People don’t anymore. At the beginning of my career, I was told, “You have to choose.” The reality is if I can do it, I’m going to do it. You’re not gonna see me dancing in the ballet or playing Emily in Our Town. I know what I can do, and nothing makes me happier than surprising people. My entire career can be summed up with, “You can’t judge a butch by its cover.”
I was in a 10-year relationship. For me, that’s a wicked long time. Anything more than 10 minutes is a long time for me. That relationship, we broke up not quite two years ago.
She said, “I’m leaving”?
She said, “You’re leaving.” It came out of left field. I curled up in a fetal position for months.
How did you meet your current girlfriend?
Through Orange. Her best friend since high school is on the show—Emma Myles, who plays Taryn Manning’s sidekick. Our show is unique in that when most of the girls go into makeup, they come out looking way more hideous. Emma is one of those country girl beauties. Long, blond hair, gorgeous white teeth…and they turn her into the most hideous crystal meth junkie with brown teeth. I sat in the makeup chair and made fun of her the whole time. We laughed and we became friends and she introduced me to her friend, Chelsea Fairless.
She’s a biiig catch. And I’m glad to be part of your latest feeding frenzy!
Looking lovelier after makeup, today’s transsexual fashion icons could even make orange seem chic. And they apparently come in twos these days. At a glittery dinner at Cherry for Mao PR’s 15th anniversary, transsexual star Amanda Lepore found herself adjacent to Carmen Carrera, the ex-RuPaul’s Drag Race contestant that lensman Steven Meisel has handpicked to be his latest muse. Did Amanda want to rip Carmen’s eyes out? “No,” she told me, giggling. “She’s not a blonde.” Besides, added Amanda, she’s really nice.

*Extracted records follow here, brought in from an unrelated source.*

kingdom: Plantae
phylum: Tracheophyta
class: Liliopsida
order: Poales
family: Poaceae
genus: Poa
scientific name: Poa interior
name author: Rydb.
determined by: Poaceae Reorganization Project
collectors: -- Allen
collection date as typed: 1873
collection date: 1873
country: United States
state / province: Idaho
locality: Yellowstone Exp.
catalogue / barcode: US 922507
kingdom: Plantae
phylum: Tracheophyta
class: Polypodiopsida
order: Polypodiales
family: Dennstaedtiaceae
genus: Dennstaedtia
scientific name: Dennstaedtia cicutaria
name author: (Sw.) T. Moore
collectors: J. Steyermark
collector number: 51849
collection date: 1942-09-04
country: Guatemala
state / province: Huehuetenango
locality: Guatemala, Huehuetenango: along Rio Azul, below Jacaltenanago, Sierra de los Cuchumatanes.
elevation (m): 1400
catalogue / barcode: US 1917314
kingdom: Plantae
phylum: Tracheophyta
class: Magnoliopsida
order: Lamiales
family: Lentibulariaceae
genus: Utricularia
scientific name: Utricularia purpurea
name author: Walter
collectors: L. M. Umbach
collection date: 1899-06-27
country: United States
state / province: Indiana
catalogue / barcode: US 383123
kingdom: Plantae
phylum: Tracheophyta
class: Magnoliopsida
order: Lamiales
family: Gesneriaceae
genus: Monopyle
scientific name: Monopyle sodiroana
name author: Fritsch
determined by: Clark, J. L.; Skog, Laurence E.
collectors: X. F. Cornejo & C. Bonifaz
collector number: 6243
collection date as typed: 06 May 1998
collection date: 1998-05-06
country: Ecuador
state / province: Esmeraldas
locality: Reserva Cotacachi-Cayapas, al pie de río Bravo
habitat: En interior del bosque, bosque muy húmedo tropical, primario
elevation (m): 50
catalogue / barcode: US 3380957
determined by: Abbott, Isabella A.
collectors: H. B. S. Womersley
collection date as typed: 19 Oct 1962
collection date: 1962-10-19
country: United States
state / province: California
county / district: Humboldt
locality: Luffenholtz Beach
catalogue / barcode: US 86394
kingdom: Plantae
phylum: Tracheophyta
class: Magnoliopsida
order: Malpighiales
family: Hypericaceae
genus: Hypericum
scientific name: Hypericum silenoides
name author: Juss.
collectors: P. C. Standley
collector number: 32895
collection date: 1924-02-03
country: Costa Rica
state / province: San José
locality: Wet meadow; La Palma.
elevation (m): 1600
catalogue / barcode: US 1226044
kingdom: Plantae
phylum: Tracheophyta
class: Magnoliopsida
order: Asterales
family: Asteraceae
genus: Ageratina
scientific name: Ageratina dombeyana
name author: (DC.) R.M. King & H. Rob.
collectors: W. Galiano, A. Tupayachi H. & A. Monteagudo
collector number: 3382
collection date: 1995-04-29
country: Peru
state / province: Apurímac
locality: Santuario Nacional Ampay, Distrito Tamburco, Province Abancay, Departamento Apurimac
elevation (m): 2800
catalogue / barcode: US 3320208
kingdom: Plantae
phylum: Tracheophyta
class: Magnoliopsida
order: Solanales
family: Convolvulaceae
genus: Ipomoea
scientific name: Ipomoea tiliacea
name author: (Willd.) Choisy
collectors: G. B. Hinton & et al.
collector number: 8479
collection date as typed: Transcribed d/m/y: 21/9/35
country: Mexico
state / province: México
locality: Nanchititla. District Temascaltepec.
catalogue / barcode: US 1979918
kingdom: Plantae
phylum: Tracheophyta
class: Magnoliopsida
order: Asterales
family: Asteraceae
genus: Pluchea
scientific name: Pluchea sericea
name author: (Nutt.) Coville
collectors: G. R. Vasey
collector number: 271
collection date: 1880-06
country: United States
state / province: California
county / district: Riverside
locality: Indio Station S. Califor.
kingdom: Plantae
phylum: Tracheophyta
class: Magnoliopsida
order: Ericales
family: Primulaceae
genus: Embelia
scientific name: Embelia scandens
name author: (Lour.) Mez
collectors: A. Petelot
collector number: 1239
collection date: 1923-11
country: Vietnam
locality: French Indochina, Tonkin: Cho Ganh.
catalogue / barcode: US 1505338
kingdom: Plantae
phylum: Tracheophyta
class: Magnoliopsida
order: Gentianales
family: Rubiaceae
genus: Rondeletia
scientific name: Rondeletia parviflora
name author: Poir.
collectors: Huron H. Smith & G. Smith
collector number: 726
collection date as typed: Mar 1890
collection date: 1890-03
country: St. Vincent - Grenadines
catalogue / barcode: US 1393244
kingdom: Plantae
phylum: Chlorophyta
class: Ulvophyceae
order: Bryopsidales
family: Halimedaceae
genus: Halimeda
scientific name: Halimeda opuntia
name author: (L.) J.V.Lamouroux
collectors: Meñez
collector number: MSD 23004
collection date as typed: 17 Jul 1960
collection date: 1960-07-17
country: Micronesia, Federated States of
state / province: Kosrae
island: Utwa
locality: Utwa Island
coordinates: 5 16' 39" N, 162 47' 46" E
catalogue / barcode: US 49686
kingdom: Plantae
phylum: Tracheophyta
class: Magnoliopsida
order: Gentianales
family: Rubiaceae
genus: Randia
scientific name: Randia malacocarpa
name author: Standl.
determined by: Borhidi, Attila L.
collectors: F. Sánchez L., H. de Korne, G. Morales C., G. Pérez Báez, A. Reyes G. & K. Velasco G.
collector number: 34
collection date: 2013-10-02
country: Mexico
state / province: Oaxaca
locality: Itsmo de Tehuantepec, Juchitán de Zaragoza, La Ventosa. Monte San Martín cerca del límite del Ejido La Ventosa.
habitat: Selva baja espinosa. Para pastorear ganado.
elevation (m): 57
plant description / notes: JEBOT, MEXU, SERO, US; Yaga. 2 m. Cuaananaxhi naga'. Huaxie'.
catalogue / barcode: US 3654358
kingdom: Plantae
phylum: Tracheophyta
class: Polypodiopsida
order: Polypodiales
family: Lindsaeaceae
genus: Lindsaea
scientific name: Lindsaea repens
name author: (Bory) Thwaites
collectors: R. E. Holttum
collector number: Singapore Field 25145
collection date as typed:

Still, they were definitely willing to mock some famous glandular rivalry, so Patrick McMullan put them together for this photo, which loosely homages the immortal 1958 shot of Sophia Loren wryly ogling Jayne Mansfield’s dangling dumplings. Afterwards, Amanda confided to me, “Carmen didn’t know who Jayne Mansfield was, so I told her, ‘She was the blonde who crashed the brunette’s birthday party, and the brunette wasn’t having it’.” Some of the details of that were a little off, but I wasn’t going to play the redhead and complain!
Two nights later, at the Blonds’ head-spinning space-age fashion show, everyone descended on Carrera, who posed for the crews and cooed to me, “I feel like a freshman. I don’t know who anyone is.” Just then, Aussie recording artist Iggy Azalea arrived and everyone knew who she was and descended on her. “Were the VMA’s crazy?” I asked Iggy between photo ops. “The scariest thing was trying not to fall,” she replied—and she hadn’t even been twerking!
I almost plotzed with joy when I spotted drag king Murray Hill in the crowd, though “the hardest working man in show biz” seemed a little dispirited. “Everyone thinks I’m in Orange is the New Black,” griped Murray. “They think we all look alike! And I have a moustache!” Don’t judge a butch by her cover stick.
And finally: All genders mix and percolate in the wonderful FIT (Fashion Institute of Technology) exhibit spanning the history of queer fashion. But at the opening, a familiar face sashayed up to me and confessed, “I have no idea whatsoever what queer style is!” He was one of the style/culture gurus from Queer Eye! Irony is the new orange.